Raise your hand more often. We’re jumping off the deep end here as for some, class participation is incredibly intimidating. It draws unwanted attention, is seemingly unnecessary when more talkative peers will snap up the opportunity anyway, and it feels as if there is nothing to offer that isn’t already obvious or hasn’t already been said. However, it’s easy to underestimate the extent to which class participation is assessed or merely borne in mind by your instructors but more importantly, how much effort (not to mention awkwardness) it saves them. By making it a goal to raise your hand more frequently, you increase your chances of improving your marks, boosting your confidence, and perhaps even land yourself in your instructor’s good graces.
Ask more questions. Can’t come up with any? That’s fine. There’s no need to ask questions that are painfully obvious just for the sake of speaking up in class but should you find yourself with a pressing or potentially interesting question, take a break from deferring to the Internet to find your answers and bring it to your instructor. The chances are that your search for an answer will be significantly accelerated, you will engage in some degree of thoughtful discussion, and you will stand out amongst your peers for asking intelligent questions.
Get to know your teacher or professor. Yes, that ominous figure who assigns your homework, marks your tests, and wields the power to help you rise through the ranks or drop you like a hot coal. While instructors come in every flavour imaginable: traditional and by-the-book, creative and unconventional, severe, relaxed, caring, and laissez-faire to be kind, the objective of each one should be to help their students succeed. Most instructors are concerned about the wellbeing of their students so don’t be afraid to ask them questions or strike up a conversation with them when they’re available. Interacting with them will no longer be as daunting and coming to class could even become more comfortable.

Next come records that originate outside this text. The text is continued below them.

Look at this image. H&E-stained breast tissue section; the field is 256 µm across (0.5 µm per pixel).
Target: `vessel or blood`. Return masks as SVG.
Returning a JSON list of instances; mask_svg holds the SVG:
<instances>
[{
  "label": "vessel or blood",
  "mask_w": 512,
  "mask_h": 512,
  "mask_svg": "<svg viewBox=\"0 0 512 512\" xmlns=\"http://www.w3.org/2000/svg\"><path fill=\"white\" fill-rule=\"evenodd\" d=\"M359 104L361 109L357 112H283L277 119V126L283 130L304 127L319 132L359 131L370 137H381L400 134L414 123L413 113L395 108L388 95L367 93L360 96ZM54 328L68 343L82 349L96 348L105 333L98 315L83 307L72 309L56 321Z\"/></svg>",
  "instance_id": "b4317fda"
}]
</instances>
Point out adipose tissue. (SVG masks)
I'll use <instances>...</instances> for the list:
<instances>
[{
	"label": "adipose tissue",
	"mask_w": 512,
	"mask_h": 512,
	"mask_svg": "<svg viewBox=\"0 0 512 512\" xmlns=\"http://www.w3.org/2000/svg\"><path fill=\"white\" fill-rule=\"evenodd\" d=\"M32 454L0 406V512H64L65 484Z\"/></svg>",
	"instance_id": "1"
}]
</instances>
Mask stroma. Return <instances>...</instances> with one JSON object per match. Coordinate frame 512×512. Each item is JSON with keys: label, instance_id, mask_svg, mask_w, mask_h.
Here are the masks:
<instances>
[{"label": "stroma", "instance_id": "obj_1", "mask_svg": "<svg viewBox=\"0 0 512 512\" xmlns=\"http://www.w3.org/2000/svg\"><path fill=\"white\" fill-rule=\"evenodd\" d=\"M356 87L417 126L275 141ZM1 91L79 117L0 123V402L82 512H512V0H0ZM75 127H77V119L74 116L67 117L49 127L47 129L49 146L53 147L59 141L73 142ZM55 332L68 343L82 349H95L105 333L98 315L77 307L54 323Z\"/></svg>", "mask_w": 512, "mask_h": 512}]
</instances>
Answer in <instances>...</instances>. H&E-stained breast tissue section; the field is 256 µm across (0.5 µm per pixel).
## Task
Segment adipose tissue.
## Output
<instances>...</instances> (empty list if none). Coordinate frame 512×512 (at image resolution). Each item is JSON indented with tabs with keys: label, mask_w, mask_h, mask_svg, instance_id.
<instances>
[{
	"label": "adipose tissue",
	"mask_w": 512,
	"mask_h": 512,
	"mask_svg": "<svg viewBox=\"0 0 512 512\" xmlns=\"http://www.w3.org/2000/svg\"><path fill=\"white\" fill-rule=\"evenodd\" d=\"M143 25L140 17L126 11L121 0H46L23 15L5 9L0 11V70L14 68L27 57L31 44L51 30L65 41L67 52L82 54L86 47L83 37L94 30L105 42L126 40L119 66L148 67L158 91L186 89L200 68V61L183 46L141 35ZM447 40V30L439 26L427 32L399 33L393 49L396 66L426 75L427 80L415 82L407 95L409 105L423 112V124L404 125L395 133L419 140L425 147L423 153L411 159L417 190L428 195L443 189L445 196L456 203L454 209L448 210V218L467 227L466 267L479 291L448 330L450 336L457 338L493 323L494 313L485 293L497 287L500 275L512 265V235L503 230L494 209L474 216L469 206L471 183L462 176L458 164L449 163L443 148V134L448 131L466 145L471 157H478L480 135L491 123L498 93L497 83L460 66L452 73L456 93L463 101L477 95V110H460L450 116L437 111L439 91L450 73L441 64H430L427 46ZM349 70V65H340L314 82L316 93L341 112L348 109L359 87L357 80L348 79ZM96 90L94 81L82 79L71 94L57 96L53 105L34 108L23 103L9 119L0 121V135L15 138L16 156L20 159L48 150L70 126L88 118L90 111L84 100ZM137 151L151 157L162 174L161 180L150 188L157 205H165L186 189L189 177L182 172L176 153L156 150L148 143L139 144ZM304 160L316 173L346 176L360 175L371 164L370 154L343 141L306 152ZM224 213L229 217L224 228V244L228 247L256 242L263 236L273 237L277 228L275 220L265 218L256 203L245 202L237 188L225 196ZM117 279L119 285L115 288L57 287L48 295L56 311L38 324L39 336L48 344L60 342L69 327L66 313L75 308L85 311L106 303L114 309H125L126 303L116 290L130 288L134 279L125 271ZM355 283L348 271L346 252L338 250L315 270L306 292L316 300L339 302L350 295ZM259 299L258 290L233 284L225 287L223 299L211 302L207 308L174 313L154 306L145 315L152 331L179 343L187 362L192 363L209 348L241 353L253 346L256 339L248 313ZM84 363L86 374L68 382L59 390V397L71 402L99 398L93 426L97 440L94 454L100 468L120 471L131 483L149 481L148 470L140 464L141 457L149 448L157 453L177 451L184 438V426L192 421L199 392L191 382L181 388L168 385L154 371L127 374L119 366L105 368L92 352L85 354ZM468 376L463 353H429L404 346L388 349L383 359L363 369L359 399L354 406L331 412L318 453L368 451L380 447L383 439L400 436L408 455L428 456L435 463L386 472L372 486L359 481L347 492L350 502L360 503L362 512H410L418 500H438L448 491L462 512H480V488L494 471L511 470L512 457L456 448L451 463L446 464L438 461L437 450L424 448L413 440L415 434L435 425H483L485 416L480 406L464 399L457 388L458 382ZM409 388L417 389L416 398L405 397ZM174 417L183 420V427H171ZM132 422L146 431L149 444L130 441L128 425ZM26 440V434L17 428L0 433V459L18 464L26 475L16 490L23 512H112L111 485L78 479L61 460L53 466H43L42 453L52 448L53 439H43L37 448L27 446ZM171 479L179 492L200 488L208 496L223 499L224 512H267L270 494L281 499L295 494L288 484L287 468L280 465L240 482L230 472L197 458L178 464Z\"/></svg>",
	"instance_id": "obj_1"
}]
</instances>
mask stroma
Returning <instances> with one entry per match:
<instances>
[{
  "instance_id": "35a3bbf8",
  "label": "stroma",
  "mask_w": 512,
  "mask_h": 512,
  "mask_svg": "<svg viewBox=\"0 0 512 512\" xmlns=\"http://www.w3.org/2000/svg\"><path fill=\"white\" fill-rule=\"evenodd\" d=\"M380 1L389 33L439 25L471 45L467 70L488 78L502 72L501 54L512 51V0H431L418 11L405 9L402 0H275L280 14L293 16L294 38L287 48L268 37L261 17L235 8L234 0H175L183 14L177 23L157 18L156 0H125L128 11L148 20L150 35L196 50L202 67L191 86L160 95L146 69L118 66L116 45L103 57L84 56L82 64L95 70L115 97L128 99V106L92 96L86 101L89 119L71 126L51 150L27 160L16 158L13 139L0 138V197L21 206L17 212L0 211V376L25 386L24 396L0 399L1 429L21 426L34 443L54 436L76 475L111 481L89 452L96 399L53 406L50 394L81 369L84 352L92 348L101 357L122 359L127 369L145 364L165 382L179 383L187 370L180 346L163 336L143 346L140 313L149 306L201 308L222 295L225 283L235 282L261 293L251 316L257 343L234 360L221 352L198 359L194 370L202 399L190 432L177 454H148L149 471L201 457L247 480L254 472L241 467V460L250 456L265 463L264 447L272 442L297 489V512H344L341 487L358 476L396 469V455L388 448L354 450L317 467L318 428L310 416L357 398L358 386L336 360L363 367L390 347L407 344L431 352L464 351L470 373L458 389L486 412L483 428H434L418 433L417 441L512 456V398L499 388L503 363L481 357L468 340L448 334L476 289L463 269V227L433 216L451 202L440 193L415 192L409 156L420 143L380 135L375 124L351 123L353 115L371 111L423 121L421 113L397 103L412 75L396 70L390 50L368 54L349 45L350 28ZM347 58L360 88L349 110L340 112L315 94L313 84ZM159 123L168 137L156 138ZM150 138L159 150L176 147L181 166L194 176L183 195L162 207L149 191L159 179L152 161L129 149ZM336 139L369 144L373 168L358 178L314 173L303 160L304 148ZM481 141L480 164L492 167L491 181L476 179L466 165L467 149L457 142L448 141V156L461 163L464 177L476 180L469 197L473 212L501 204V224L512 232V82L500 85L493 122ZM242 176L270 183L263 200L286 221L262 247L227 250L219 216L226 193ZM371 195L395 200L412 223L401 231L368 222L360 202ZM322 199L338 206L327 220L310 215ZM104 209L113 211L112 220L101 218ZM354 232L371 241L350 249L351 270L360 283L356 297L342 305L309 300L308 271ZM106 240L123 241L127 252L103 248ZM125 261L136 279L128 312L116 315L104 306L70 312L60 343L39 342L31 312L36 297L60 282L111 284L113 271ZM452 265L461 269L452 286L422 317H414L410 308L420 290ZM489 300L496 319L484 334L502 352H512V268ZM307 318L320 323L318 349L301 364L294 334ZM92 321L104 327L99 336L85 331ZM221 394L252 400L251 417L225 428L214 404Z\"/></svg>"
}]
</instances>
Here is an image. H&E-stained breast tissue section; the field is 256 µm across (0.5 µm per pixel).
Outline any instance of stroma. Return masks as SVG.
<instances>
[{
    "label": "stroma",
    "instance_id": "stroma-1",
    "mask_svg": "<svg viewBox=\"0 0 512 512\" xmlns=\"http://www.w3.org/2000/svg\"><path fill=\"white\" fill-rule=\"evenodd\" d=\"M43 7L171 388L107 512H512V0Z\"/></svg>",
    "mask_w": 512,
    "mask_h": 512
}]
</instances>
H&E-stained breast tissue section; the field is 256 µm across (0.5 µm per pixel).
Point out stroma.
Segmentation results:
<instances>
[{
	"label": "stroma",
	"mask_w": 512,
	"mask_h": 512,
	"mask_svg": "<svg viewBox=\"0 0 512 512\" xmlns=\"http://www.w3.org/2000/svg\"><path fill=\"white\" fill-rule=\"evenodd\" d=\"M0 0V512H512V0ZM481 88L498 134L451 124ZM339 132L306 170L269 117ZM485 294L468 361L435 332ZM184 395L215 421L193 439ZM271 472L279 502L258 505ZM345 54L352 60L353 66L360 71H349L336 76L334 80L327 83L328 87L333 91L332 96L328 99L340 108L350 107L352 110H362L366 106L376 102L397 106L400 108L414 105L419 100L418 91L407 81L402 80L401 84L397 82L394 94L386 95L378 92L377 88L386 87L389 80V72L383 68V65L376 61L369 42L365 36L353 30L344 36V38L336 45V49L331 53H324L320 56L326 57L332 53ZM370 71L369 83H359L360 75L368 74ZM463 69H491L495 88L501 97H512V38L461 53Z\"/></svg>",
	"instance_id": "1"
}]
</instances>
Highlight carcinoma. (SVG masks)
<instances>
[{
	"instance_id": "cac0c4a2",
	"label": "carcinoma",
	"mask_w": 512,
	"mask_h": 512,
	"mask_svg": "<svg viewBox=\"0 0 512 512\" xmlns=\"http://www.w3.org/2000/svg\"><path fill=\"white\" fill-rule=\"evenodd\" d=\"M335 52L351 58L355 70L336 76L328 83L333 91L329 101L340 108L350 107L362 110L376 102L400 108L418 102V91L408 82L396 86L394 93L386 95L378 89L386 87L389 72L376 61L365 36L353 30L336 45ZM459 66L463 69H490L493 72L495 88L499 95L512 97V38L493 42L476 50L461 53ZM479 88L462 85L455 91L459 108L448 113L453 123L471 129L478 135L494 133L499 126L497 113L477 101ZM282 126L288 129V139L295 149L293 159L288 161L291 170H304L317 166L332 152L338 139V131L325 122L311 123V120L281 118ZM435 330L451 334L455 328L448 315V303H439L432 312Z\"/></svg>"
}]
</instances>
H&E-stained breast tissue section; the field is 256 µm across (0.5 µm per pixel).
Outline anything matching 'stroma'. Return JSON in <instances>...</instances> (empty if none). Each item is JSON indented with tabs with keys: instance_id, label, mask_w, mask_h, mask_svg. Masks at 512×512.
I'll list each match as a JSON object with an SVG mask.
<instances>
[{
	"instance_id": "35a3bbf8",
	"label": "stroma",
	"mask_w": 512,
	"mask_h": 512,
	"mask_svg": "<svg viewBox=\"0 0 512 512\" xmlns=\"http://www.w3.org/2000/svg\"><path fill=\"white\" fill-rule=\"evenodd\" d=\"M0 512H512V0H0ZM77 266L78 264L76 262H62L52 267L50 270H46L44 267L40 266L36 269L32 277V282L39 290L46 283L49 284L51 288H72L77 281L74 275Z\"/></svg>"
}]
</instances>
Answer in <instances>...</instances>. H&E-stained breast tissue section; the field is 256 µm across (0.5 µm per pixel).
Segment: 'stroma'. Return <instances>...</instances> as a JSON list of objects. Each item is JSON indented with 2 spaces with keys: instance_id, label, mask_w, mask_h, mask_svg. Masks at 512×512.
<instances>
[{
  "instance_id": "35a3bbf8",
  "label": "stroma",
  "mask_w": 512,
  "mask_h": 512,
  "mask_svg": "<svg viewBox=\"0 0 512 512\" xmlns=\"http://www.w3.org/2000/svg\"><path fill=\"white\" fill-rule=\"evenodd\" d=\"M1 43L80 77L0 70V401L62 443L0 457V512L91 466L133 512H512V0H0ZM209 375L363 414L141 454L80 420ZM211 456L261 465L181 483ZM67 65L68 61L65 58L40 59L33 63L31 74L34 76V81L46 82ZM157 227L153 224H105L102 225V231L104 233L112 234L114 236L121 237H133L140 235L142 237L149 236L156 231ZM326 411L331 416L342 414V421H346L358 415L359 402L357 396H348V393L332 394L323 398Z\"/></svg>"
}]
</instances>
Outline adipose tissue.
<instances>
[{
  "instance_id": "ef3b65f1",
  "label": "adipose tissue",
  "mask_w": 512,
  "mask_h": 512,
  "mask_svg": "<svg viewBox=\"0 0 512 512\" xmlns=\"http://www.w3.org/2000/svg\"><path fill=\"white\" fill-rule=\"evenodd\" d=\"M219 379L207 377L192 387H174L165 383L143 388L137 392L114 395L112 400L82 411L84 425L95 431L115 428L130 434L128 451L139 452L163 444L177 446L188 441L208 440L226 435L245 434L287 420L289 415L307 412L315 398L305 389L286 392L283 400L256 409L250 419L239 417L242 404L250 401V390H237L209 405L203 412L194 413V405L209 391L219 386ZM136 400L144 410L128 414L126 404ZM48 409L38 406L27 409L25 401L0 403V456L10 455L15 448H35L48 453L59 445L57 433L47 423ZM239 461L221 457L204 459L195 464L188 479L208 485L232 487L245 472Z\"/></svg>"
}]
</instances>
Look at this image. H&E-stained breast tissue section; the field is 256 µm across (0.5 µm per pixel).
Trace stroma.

Read more books. Read more books when there’s already too much to read, I hear you cry? Precisely. Unfortunate as it is, the act of poring over your textbooks all year long will only slightly improve your reading skills because you will most likely be more focused on skimming and finding information as quickly as possible rather than piecing together each sentence to create comprehensive meaning throughout. This is where books for pleasure or entertainment come in. When you take the time to read a piece of literature you enjoy, you also take the time to be exposed to new genres, styles of writing, and expand your vocabulary beyond that of academic material, so book it (pun intended) to your nearest school library.